Заключительные слова Мамонов произнес нетвердым от волнения голосом.

Вернувшись к себе, он принялся обдумывать создавшуюся ситуацию.

Вчера еще ничто не казалось Александру Матвеевичу столь желанным, как женитьба на княжне. Однако, когда дело это вдруг устроилось таким неожиданным для него образом, Мамонова охватили сомнения.

Он заставил себя поступить так, как считал должным, приготовившись пасть жертвой собственного благородства, — а никакой жертвы, как оказалось, не потребовалось.

Замену ему — благодаря Антуану он знал это точно — нашли в тот же день.

Было от чего растеряться. Вновь и вновь возвращаясь мыслями к событиям последних месяцев, Мамонов в новом свете видел многие обстоятельства, предшествовавшие разрыву. Его фрондерство, все эти разговоры о том, что во дворце жить — как среди волков, скучно и страшно, — представлялись сейчас глупой и неуместной позой.

Как ни странно, но только сейчас, сделав решительный шаг, понял он, что, расставаясь с императрицей, надлежало расстаться и с красным кафтаном, и с местом в Совете, оказавшимся, как не замедлилось выясниться, вовсе не признанием его выдающихся достоинств, а всего лишь атрибутом должности, которую он так поспешно покинул.

Жизнь предстояло начинать сначала, но это уже будет другая жизнь.

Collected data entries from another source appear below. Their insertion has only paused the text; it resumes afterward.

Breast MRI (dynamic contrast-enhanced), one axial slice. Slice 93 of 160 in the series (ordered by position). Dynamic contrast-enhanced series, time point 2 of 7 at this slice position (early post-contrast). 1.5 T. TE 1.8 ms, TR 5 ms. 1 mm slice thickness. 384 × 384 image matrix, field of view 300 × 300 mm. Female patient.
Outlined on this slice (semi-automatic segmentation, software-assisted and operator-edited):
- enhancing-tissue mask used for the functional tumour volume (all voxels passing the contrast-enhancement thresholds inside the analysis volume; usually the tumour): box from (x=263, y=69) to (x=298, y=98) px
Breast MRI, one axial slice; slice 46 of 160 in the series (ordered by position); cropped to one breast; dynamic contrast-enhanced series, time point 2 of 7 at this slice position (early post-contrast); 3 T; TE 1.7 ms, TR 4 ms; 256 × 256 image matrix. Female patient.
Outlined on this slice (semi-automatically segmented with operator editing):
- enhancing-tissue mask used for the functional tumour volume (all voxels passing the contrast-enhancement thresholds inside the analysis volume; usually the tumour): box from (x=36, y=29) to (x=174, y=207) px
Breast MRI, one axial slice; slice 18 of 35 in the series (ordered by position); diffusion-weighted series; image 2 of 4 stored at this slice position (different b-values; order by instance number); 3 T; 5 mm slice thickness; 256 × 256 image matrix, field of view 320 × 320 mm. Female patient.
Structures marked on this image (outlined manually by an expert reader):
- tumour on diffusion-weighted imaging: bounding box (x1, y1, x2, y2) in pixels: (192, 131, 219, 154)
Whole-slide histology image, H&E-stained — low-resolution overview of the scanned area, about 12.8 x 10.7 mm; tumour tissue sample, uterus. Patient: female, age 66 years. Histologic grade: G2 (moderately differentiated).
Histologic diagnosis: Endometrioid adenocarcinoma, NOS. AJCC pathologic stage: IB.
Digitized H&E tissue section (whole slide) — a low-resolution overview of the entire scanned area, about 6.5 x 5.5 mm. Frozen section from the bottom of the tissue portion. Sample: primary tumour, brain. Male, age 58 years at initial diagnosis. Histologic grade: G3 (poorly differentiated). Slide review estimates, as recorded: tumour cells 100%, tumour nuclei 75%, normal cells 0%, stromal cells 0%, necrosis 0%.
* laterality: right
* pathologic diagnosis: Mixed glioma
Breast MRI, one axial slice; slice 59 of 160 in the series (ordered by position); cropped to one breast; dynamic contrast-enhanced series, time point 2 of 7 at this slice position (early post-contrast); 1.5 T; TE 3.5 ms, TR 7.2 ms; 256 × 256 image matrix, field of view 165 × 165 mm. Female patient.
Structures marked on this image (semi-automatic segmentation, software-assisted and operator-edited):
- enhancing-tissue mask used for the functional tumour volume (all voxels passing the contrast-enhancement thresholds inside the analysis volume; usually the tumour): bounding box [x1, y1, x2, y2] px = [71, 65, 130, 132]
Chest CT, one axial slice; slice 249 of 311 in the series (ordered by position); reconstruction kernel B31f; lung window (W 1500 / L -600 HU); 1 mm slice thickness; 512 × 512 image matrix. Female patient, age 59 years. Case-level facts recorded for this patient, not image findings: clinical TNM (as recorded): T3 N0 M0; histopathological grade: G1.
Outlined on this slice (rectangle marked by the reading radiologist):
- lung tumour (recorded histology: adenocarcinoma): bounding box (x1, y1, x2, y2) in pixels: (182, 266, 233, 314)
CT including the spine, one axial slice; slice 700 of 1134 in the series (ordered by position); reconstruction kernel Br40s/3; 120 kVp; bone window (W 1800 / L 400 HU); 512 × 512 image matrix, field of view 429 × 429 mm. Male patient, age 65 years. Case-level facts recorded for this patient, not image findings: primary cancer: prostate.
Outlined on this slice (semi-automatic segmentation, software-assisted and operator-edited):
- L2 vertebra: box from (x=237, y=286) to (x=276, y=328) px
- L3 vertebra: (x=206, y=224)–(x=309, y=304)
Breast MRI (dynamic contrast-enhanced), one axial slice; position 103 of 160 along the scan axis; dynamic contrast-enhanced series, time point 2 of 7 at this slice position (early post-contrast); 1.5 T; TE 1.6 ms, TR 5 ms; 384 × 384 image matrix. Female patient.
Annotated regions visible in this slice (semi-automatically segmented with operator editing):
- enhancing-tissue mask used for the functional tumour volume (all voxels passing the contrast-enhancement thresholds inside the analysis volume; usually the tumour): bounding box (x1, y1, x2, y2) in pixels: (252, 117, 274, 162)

Без пьянящего чувства власти, без Екатерины.

Об этом и размышлял Дмитриев-Мамонов, в волнении меряя шагами свои роскошные апартаменты. С невольной тоской он оглядывался вокруг. Каждая мелочь в его комнате хранила печать заботливых рук Екатерины.

Остановился у мраморного бюста императрицы, покоившегося на мраморном же постаменте, представлявшем нечто вроде античной колонны с каннелюрами. Резец скульптора передал и ум, и благородную осанку, и ту пленительную полуулыбку, которая очаровывала всех — от канцлера до истопника. Такой она предстала в тот день, когда он, адъютант Потемкина, вслед за Марией Саввишной Перекусихиной впервые переступил порог ее кабинета. Мамонов с удивлением понял, что и сейчас, три года спустя, его благоговение перед этой женщиной, необыкновенной, почти божеством, было живо. Мысль о том, что она навсегда ушла из его жизни, вызвала щемящее чувство тоски, и свежее личико невесты сделалось ему вдруг скучным. Даже милая веселость княжны, так нравившаяся прежде, казалась теперь простоватой.

Отчаяние завладело им с новой силой. Неужели нет пути назад? Покаяться? Не простит. С внезапно нахлынувшим чувством стыда Мамонов вспомнил последний разговор с императрицей. Закружилась голова, да так, что пришлось опереться на холодный мрамор, чтобы не упасть.

2

Единственным человеком, посетившим Мамонова в эти тяжелые для него дни, был посол Франции граф Луи Филипп де Сегюр.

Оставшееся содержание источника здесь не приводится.